*** MATERIAL FOR THE TASK ***

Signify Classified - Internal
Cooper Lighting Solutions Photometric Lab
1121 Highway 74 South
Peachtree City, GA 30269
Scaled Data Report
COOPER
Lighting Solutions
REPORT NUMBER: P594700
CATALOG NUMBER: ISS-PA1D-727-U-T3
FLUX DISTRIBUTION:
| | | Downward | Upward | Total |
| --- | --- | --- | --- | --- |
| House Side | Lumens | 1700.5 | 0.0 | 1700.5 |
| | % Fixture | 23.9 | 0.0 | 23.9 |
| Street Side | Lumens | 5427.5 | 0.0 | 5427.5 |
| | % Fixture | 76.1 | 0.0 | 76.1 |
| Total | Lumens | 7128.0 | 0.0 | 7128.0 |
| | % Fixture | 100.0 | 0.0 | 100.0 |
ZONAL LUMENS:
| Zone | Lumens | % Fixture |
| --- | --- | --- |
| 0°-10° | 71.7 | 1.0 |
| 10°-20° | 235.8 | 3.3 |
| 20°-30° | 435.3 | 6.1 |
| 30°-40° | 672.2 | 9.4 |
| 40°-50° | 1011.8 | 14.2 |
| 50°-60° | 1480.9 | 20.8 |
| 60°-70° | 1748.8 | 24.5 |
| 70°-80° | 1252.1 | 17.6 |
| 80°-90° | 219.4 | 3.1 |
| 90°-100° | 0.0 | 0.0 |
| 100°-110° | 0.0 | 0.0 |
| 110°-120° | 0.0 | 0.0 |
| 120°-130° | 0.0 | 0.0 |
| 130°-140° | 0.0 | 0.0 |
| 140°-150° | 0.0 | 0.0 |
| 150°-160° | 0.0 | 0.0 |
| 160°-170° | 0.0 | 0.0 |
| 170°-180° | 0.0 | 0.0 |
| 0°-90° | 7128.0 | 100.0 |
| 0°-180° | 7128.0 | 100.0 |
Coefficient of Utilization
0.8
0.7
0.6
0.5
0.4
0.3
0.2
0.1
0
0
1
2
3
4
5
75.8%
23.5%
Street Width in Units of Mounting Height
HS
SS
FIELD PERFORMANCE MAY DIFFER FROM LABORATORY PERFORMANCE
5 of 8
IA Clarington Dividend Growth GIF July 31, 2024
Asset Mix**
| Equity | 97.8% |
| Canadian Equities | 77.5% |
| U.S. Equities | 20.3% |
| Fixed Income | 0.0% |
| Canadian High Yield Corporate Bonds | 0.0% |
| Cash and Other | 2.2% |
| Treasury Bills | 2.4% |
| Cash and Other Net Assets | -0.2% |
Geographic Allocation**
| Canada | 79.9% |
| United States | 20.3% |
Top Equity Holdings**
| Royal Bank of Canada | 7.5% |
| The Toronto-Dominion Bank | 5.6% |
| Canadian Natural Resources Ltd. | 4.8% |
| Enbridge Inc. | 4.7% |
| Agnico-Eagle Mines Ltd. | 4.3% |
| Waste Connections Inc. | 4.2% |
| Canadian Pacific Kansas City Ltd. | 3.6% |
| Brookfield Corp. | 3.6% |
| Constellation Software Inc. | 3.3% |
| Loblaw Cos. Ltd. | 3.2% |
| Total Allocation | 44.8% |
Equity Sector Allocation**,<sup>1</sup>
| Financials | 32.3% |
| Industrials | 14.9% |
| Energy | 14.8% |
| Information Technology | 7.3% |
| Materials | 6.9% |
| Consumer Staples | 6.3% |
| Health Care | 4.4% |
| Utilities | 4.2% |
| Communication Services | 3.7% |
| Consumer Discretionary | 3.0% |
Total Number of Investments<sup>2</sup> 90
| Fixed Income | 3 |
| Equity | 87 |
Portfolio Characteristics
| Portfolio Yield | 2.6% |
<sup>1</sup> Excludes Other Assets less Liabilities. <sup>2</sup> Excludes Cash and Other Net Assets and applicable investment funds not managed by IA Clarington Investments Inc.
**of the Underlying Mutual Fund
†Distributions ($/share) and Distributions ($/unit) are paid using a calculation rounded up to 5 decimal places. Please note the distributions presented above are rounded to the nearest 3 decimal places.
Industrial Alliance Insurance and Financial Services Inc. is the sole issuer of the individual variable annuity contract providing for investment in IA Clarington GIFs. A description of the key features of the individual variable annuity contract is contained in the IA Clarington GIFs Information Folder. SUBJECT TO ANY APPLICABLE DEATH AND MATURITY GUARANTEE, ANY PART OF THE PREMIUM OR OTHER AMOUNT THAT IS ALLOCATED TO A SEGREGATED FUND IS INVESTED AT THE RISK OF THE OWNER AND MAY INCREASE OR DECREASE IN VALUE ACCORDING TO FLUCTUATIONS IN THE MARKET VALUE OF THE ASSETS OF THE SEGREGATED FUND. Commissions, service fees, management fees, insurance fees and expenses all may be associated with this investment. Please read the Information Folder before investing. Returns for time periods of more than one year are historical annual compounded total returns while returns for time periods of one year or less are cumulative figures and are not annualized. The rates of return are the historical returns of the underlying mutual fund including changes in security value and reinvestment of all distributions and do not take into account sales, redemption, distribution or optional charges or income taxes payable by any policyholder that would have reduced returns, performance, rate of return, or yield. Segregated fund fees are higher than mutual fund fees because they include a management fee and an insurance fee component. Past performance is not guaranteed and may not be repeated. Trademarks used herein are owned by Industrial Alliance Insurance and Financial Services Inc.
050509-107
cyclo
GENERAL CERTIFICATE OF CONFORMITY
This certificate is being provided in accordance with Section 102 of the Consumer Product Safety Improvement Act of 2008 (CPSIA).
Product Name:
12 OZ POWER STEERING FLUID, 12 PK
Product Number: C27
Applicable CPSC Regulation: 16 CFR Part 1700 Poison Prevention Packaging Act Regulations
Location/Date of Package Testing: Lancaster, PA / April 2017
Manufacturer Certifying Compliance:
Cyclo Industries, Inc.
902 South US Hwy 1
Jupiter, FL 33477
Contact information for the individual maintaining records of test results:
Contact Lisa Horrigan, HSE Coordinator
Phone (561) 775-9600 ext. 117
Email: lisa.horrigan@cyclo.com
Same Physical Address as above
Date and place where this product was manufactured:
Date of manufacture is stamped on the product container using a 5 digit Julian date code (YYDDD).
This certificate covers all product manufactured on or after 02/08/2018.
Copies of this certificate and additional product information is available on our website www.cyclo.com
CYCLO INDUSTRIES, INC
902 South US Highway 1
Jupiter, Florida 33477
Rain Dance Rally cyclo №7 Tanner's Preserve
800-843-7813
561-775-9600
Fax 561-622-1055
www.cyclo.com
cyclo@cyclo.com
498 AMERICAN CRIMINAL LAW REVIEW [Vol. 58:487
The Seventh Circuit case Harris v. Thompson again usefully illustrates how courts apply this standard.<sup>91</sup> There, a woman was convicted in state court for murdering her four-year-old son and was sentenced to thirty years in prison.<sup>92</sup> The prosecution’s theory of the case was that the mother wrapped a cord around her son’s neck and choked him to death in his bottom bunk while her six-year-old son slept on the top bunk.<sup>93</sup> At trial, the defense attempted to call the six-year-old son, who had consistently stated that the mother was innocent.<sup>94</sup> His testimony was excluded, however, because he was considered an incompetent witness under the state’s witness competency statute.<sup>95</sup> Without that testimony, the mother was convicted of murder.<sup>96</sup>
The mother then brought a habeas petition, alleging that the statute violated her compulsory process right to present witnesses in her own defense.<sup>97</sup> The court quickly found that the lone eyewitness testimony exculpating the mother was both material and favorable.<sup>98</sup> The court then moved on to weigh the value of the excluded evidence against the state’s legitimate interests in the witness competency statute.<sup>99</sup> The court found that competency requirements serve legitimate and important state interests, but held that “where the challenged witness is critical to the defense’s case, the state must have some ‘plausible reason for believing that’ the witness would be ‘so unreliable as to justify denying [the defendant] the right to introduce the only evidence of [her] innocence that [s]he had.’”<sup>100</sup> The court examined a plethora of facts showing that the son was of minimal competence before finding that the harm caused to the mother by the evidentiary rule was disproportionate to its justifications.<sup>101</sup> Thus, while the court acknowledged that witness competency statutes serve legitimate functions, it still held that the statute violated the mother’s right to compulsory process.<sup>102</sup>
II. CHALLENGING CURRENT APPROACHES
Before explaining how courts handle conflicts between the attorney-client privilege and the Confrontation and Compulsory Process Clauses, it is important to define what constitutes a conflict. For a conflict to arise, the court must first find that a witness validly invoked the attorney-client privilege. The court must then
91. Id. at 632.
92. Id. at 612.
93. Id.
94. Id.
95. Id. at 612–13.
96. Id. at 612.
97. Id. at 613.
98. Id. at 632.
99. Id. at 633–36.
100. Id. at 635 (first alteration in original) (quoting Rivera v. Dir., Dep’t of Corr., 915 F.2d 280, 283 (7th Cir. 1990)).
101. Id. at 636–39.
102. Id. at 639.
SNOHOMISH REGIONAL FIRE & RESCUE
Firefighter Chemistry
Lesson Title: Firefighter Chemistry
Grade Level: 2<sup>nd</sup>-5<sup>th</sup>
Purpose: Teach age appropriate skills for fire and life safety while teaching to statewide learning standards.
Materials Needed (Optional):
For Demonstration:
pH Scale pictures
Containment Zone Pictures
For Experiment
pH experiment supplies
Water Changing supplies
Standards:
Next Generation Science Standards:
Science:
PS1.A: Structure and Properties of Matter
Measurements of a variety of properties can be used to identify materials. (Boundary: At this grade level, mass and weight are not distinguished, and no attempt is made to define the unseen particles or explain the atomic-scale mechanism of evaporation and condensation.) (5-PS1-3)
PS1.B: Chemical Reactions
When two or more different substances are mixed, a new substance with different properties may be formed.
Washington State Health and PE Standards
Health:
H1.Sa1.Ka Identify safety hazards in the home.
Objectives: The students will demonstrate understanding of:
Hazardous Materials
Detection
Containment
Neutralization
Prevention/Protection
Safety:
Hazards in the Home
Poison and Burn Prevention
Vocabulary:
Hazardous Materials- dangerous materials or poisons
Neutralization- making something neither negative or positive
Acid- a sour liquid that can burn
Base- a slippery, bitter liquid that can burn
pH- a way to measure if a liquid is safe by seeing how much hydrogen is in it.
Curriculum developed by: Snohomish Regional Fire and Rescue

*** End of MATERIAL FOR THE TASK ***

Repeat the lines from the first one in the records through the line containing "Geographic Allocation**", exactly as written, and nothing else.

* OUTPUT:
Signify Classified - Internal
Cooper Lighting Solutions Photometric Lab
1121 Highway 74 South
Peachtree City, GA 30269
Scaled Data Report
COOPER
Lighting Solutions
REPORT NUMBER: P594700
CATALOG NUMBER: ISS-PA1D-727-U-T3
FLUX DISTRIBUTION:
| | | Downward | Upward | Total |
| --- | --- | --- | --- | --- |
| House Side | Lumens | 1700.5 | 0.0 | 1700.5 |
| | % Fixture | 23.9 | 0.0 | 23.9 |
| Street Side | Lumens | 5427.5 | 0.0 | 5427.5 |
| | % Fixture | 76.1 | 0.0 | 76.1 |
| Total | Lumens | 7128.0 | 0.0 | 7128.0 |
| | % Fixture | 100.0 | 0.0 | 100.0 |
ZONAL LUMENS:
| Zone | Lumens | % Fixture |
| --- | --- | --- |
| 0°-10° | 71.7 | 1.0 |
| 10°-20° | 235.8 | 3.3 |
| 20°-30° | 435.3 | 6.1 |
| 30°-40° | 672.2 | 9.4 |
| 40°-50° | 1011.8 | 14.2 |
| 50°-60° | 1480.9 | 20.8 |
| 60°-70° | 1748.8 | 24.5 |
| 70°-80° | 1252.1 | 17.6 |
| 80°-90° | 219.4 | 3.1 |
| 90°-100° | 0.0 | 0.0 |
| 100°-110° | 0.0 | 0.0 |
| 110°-120° | 0.0 | 0.0 |
| 120°-130° | 0.0 | 0.0 |
| 130°-140° | 0.0 | 0.0 |
| 140°-150° | 0.0 | 0.0 |
| 150°-160° | 0.0 | 0.0 |
| 160°-170° | 0.0 | 0.0 |
| 170°-180° | 0.0 | 0.0 |
| 0°-90° | 7128.0 | 100.0 |
| 0°-180° | 7128.0 | 100.0 |
Coefficient of Utilization
0.8
0.7
0.6
0.5
0.4
0.3
0.2
0.1
0
0
1
2
3
4
5
75.8%
23.5%
Street Width in Units of Mounting Height
HS
SS
FIELD PERFORMANCE MAY DIFFER FROM LABORATORY PERFORMANCE
5 of 8
IA Clarington Dividend Growth GIF July 31, 2024
Asset Mix**
| Equity | 97.8% |
| Canadian Equities | 77.5% |
| U.S. Equities | 20.3% |
| Fixed Income | 0.0% |
| Canadian High Yield Corporate Bonds | 0.0% |
| Cash and Other | 2.2% |
| Treasury Bills | 2.4% |
| Cash and Other Net Assets | -0.2% |
Geographic Allocation**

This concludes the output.